I've been trying to add STI (still image) support to Wine, and I've made some progress. However, I see a deep and unsurmountable need to add (at least user-space) device drivers to Wine, and I would like some feedback on these ideas.
Drivers belong in the kernel.
Not necessarily. In fact, only the part that directly touches the hardware really belongs there. There's nothing wrong with doing rest of the processing (i.e. the non time-critical parts) in the userspace. In fact, that likely makes the kernel a safer place.
If there's no Linux driver for a device, then Wine cannot support it.
That would be stupid.
In that case, the first step is to write a Linux device driver for it, which has the added advantage that other native linux applications can use the hardware.
Huh? What about sane? It can e.g. use libusb quite nicely and *portably* to say access usb scanners. I.e. it flies on both windows *and* linux.
You can't load a Windows driver that accesses hardware in Wine, as Wine is a user-space application with no I/O privileges.

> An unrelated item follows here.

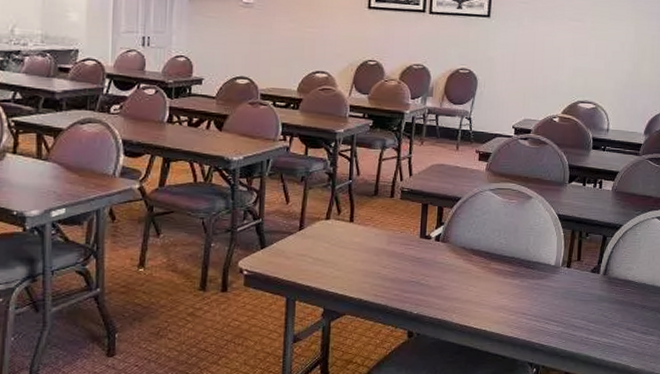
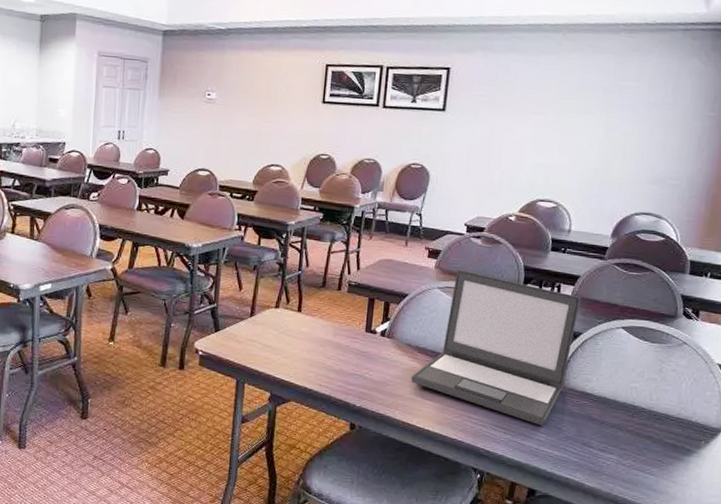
laptop: none [466,170,620,316] -> present [411,269,581,426]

You could, with help of a special kernel driver to forward the requests between hardware and userspace. libusb and usbfs do that already for usb, i.e. at the current point in time wine can be able to natively support any usb device minidriver that doesn't use a class driver. Class drivers can be easily developed by snatching code from linux kernel, as long as licenses are fine of course. All that without touching the kernel in any way. And I mean here full support for *any* usb device, rain or shine. Network adapters (visible in wine only, but so what?), scanners, cheap webcams whose manufacturers don't care enough to release the specs, and the list goes on.